Going the distance

Life is like a long distance run. Most of the time you're looking forward, but occasionally you look back at what you've covered… You know there will be obstacles throughout the journey - but deep down, you know you can handle anything that comes your way. Most importantly... you keep putting one foot in front of the other and let 'NOTHING' stand in your way!!!

Sunday, February 17, 2013

100 miles! Why?

Reading a post this morning on
http://epicultras.com/decide/#comment-7

Brought up some question in my own mind on why. I guess I have been trying to express this for a while but this post brought out the feeling and emotions I had in my head.

Zach Adams wrote this in his Epic Ultra blog post:
"I wanted more of that elusive feeling of accomplishment that I got after crossing the finish the first time…I was like a crackhead trying to recapture the feeling of his first high."


He nailed it.

This is my story. My Why?

My first marathon in 2009 I crossed the finish line in 4:20 and change, completely spent. From mile 26 to that .2 seemed longer than the entire race I had just ran. As a 39 year old man I felt myself loosing it in the euphoria of what I had just done. Fighting back tears of joy, pain, hunger, cold, thirst. pushing it into the finish line manning it up holding it in as my daughter jumped out of the side gates and grabbed my hand to pace me through the last 50 yards.

As any first timer knows you want to feel like that forever. At that moment you think when can I do this again?

I will never get that moment back again. Trust me. I've tried.

Now I get my joy from pacing first timers into a 4:30 finish, or pushing myself to cross a mountain range and 32 miles. Or keep on my feet for 24 hours. But I have never gotten that feeling back again. I see it on the faces of first time finishers. I am jealous. Maybe by pacing I can get some of that vicariously.

To me finishing that 26.2 will never be the same again. Maybe if I push myself to a faster finish time. But PR's really don't drive me. I'm a mid packer. I have no desire to do Boston. I enjoy the grass roots aspect of running. That's just me. Probably why the Ultra community has such a draw for me.

I did however discover a new high. Last fall I had been toying in my head signing up for my first 100. I had just completed 82 miles in a 24 hour event. And was disappointed I had quit before the 24 hours ended. I let the "What If?" get me. I needed my whats next?

Umstead 100 was opening up registration. On my Saturday morning group run I discussed it with Vince, who told me he was going to do it. This was all it took for me to push me over the edge. I decided to get to work early that day and log onto the website for the race. It had been known to sell out in under 10 min the past years. At noon the registration opened. At 12:01 I had secured my spot. I had 20 min to complete the entry or it would kick me out and give it to some other runner.

WAIT!

I never even discussed this with my wife $150. was allot of money. As I called her to discuss it I started sweating not only from the fear of spending the money but 100 miles AM I FRICKIN NUTS! Epinephrine was pumping, sweat was dripping, my heart was racing. The clock was ticking. I convinced my wife that this was good and my training wouldn't be much more than it was for the 24 hour event. ( Yeah right) She gave me the timid, "If this is what you want to do?" It was enough for me. Credit card in hand, I finished the entry with time to spare. I walked out of my office with a new swagger. I was soaked from sweat and full of confidence. I had just registered for my first 100.

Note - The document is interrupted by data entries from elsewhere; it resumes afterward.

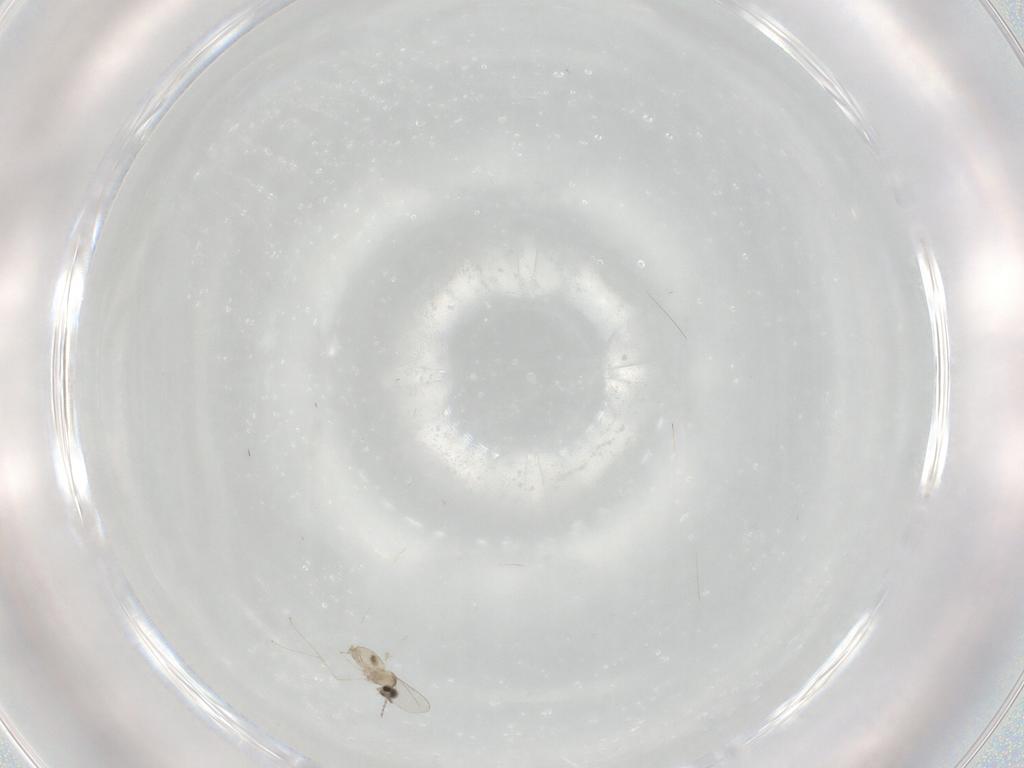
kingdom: Animalia
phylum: Arthropoda
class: Insecta
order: Diptera
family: Cecidomyiidae
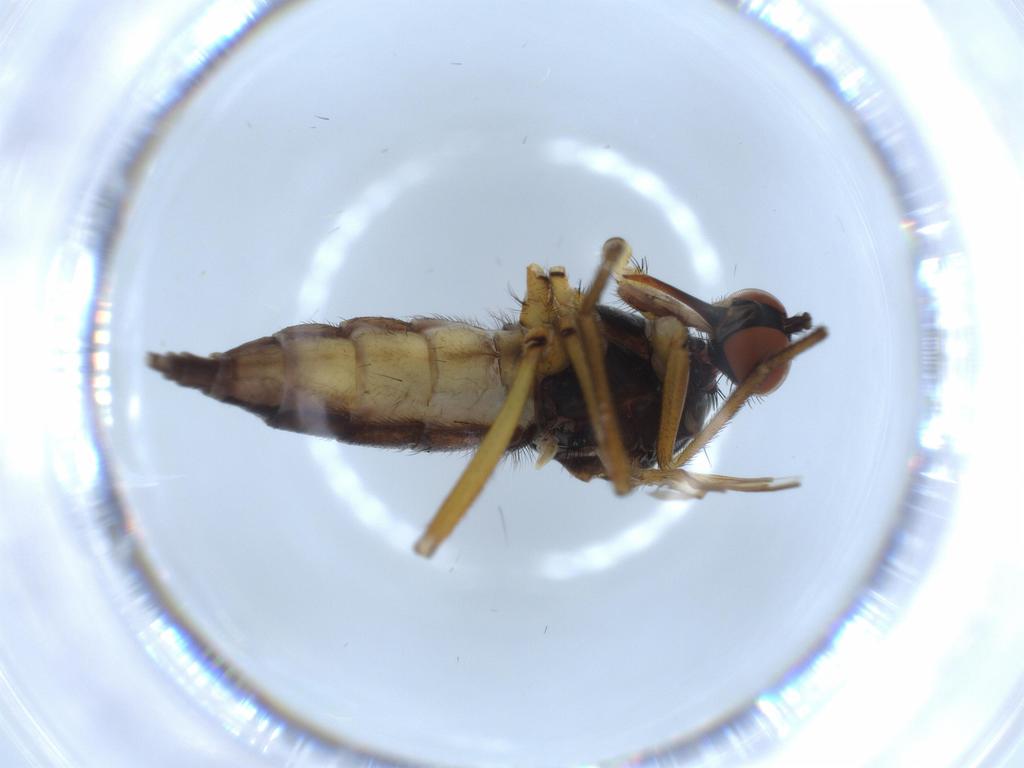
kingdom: Animalia
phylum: Arthropoda
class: Insecta
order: Diptera
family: Empididae
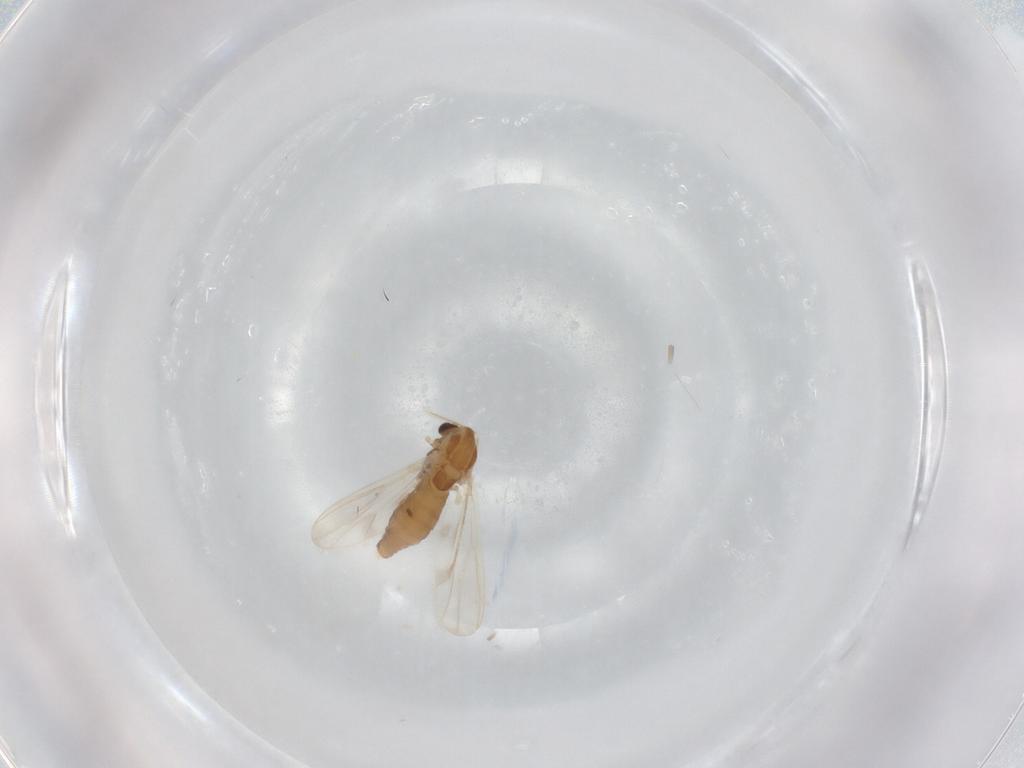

(I thought to myself.) HELL YEAH! I AM A BAD ASS!





1 comment:

  1. Awesome Bryan! Good luck on your 100 mile reckoning! I hope you find that feeling you are looking for. I will be trying for it on March 23 when I take my second shot at 100 long lonely miles. Advice from a guy that tried and failed my first time... when you feel bad and want to quit... get some food. Eat. You will feel better. Just keep moving!!!!!